GBC Accuracy: 0.5887850467289719
GBC F1: 0.35294117647058815
GBC RoC: 0.5509756097560976
SVC Accuracy: 0.5514018691588785
SVC F1: 0.3142857142857143
SVC RoC: 0.5126829268292683


## Actual Comparison of prediction vs truth

In [10]:
compare = pd.DataFrame([pred,Y_test],index=['Pred','Truth'])
compare

Unnamed: 0,0,1,2,3,4,5,6,7,8,9,...,97,98,99,100,101,102,103,104,105,106
Pred,0,1,1,0,0,1,0,0,0,1,...,0,1,0,1,1,0,0,0,0,0
Truth,0,0,0,0,0,1,0,1,1,0,...,0,0,0,0,0,0,0,0,0,1


## Criticism

The results leave much to be desired. In fact if we just predicted the most probable class (0) we'd get around 80% accuracy, but that isn't useful to us.

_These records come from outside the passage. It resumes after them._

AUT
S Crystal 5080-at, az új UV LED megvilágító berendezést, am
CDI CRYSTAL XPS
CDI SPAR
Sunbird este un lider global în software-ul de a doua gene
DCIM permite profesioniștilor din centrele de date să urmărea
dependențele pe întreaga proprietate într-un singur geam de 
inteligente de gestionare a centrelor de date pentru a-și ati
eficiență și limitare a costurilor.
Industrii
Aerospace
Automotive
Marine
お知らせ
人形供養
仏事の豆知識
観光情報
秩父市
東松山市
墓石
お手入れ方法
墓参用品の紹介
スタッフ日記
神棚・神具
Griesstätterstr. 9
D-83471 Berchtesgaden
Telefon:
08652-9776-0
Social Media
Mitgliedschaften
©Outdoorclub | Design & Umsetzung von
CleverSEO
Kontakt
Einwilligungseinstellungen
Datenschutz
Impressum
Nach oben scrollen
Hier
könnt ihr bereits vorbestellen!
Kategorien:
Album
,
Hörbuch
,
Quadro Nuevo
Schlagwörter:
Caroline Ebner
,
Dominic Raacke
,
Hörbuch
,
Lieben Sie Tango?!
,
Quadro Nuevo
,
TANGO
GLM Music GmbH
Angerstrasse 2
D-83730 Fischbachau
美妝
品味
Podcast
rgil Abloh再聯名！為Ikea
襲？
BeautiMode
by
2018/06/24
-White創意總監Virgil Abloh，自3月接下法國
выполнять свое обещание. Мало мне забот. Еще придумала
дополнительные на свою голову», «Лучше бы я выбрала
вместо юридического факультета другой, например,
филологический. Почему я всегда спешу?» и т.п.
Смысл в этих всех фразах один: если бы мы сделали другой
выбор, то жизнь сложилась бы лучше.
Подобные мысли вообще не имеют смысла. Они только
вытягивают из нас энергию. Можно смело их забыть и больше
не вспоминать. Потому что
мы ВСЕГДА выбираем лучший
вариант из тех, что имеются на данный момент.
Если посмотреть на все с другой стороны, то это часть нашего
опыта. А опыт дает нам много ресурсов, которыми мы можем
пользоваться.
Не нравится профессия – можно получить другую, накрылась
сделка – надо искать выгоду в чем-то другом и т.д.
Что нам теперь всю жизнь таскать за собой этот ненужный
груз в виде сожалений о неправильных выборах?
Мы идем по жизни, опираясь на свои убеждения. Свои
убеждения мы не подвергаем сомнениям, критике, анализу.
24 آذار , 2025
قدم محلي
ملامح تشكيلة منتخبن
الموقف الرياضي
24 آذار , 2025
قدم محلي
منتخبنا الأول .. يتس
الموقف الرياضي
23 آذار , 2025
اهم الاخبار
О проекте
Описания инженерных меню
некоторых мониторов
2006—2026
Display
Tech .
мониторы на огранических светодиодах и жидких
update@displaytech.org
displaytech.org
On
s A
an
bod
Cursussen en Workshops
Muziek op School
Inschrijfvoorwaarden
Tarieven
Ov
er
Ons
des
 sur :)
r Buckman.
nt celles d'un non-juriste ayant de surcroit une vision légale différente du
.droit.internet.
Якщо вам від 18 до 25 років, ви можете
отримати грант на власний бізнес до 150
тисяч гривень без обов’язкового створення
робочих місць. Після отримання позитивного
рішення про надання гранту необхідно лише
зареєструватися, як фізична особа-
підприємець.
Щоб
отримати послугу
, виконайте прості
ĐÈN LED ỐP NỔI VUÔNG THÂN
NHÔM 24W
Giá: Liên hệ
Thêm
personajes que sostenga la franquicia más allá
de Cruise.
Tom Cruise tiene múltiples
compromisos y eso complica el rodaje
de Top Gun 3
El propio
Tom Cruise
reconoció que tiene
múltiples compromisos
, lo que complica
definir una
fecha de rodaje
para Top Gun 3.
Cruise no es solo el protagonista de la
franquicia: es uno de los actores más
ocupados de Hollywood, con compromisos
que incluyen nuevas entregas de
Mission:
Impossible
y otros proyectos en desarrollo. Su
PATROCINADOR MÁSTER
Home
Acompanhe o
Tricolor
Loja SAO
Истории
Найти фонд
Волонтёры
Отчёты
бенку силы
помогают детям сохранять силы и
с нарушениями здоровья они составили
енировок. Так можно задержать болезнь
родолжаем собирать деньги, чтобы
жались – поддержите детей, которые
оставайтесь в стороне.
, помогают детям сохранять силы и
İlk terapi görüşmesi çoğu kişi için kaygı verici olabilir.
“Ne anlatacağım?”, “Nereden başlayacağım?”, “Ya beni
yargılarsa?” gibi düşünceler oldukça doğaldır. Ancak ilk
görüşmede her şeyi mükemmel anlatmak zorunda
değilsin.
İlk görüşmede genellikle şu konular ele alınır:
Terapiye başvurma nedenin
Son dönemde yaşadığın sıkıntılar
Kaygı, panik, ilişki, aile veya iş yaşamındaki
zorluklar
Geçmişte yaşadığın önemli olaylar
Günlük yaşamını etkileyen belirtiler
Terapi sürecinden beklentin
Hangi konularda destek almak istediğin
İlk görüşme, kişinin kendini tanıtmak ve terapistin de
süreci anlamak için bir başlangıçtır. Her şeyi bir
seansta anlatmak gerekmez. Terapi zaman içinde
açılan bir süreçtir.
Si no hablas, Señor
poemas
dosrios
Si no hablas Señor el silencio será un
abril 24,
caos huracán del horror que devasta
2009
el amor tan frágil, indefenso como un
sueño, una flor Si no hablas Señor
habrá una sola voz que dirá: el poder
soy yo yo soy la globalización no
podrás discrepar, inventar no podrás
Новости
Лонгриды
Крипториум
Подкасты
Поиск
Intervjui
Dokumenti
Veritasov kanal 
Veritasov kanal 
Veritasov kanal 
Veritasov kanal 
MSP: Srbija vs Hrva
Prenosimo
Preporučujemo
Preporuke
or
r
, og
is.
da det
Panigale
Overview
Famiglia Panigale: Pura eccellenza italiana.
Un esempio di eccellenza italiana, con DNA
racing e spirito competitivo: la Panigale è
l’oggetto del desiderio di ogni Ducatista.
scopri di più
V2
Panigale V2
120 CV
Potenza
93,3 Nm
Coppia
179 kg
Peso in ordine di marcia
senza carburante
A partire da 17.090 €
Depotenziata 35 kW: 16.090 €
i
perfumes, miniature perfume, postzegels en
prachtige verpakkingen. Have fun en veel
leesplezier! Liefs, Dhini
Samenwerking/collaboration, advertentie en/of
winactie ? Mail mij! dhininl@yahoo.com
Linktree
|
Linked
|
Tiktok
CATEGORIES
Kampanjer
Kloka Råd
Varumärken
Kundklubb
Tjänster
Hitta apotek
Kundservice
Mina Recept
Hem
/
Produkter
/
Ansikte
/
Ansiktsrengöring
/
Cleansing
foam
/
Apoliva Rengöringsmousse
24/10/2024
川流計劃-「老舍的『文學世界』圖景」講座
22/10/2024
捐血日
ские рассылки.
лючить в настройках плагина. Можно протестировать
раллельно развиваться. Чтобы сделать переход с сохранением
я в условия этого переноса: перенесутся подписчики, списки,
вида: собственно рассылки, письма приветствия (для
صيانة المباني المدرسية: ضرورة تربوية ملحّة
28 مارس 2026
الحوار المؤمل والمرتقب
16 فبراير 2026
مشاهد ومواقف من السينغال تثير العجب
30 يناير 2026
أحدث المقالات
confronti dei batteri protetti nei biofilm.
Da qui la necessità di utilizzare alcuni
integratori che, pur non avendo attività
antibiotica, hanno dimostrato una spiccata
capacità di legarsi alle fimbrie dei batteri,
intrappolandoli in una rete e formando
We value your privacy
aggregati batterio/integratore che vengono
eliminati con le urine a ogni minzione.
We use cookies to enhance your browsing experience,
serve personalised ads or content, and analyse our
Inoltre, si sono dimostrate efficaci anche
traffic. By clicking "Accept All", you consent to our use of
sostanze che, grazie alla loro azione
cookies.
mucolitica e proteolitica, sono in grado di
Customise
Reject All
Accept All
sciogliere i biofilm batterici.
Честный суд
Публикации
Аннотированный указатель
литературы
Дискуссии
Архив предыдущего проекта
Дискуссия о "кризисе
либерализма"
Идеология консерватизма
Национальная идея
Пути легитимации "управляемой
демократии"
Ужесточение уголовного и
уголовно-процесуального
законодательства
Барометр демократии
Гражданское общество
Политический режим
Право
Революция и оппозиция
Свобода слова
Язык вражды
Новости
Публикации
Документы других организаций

But we should be happy with this result, this proves this is  a challenging modeling problem that can't be solved immediately with  off-the-shelf methods. We'd have to employ something clever. Next steps are: Voting Ensembles, more feature engineering/selection/discovery, and a more sophisticated metric of "event" . As our mentors have stated they want to stay with traditional ML if possible, and use interpretable models.